Mats Liljegren und Kerstin Ekberg von der Universität Linköping in Schweden sind den Fragen nachgegangen, um herauszufinden, welche der Alternativen die beste ist. 662 Arbeitnehmer haben sich an der Studie beteiligt. 73 Prozent blieben ihrem Job trotz allem treu, 14 hatten sich einen anderen Arbeitgeber gesucht und 13 Prozent zumindest die Abteilung gewechselt.

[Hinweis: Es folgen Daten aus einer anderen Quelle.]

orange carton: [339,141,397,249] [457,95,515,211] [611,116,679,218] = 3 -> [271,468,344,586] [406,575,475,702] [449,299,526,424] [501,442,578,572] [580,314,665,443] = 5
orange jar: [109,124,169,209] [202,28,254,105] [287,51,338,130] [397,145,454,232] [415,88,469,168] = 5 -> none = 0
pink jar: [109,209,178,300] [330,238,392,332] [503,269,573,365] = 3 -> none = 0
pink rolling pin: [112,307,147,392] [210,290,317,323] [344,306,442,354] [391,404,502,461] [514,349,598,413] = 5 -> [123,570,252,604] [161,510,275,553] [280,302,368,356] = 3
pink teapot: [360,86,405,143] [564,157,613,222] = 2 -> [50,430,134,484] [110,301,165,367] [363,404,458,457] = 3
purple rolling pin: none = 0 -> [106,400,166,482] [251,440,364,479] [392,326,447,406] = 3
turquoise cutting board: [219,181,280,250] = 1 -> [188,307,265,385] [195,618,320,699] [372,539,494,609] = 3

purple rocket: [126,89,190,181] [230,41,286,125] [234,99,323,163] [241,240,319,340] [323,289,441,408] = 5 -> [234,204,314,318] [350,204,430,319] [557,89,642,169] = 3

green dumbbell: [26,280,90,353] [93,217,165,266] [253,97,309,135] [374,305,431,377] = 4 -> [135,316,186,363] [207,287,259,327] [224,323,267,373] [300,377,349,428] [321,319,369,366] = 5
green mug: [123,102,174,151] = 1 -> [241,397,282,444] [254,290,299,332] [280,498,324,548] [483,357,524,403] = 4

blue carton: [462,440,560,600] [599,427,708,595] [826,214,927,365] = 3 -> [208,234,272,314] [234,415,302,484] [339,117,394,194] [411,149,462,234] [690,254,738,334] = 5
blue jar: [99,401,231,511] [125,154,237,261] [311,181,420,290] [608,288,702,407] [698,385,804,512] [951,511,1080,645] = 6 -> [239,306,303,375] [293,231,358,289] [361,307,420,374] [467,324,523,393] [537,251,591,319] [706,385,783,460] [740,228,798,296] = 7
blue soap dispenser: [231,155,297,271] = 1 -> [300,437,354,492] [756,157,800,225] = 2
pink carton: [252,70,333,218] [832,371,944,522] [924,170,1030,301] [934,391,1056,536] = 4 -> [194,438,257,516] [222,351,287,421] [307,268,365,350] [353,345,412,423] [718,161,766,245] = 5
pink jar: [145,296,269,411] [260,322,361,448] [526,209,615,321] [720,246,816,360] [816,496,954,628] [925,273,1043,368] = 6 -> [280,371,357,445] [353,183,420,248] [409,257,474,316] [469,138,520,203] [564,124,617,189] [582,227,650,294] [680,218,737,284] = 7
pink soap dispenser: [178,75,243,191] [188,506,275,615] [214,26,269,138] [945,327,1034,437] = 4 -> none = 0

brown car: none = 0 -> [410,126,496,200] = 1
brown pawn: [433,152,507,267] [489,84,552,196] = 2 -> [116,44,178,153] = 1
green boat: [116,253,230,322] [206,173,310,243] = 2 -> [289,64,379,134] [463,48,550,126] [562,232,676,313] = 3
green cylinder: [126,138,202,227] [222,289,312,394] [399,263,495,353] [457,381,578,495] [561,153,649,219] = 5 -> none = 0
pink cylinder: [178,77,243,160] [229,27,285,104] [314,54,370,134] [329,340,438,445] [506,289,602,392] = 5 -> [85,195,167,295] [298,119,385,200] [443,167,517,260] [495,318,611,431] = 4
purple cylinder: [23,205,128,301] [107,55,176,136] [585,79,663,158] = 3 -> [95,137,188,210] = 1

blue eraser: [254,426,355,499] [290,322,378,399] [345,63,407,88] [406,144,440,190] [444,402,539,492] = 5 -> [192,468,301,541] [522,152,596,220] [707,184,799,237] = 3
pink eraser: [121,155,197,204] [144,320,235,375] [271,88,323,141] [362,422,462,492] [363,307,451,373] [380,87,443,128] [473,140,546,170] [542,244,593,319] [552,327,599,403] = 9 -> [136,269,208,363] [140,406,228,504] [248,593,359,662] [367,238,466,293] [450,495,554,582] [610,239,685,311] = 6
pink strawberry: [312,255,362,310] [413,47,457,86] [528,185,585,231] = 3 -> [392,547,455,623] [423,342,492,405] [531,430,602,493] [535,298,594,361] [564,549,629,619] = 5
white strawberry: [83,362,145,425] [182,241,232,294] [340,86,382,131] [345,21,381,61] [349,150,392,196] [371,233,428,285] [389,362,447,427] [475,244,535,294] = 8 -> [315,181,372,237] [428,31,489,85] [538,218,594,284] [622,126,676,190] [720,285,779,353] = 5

Um es kurz zu machen: Wer aus lauter Frust den Job gekündigt und sich woanders einen neuen gesucht hatte, war fein raus. Zufriedenheit und Wohlbefinden, ja sogar der Gesundheitszustand hatten sich danach deutlich verbessert. Wer hingegen nur innerhalb des Betriebs den Arbeitsplatz tauschte, war danach kaum besser dran. Am schlimmsten erging es – erwartungsgemäß – jedoch den Ausharrern. Bei ihnen verschlechterten sich Gemütsverfassung und Gesundheit eher noch.

Aus Sicht der schwedischen Forscher ist der Hauptgrund für die Stimmungsaufhellung bei den Jobwechslern aber nicht das Glück der neuen Betätigung, sondern vielmehr ein psychologischer Effekt: Die Betroffenen haben ihr Glück selbst in die Hand genommen – und das vermittelt ihnen Handlungskontrolle und damit Selbstsicherheit. Die Verharrer dagegen spüren nur die Ohnmacht, weiterhin der Willkür der scheinbaren Entscheider ausgeliefert zu sein. Daran, so sieht es aus, kann auch ein interner Jobwechsel wenig ändern.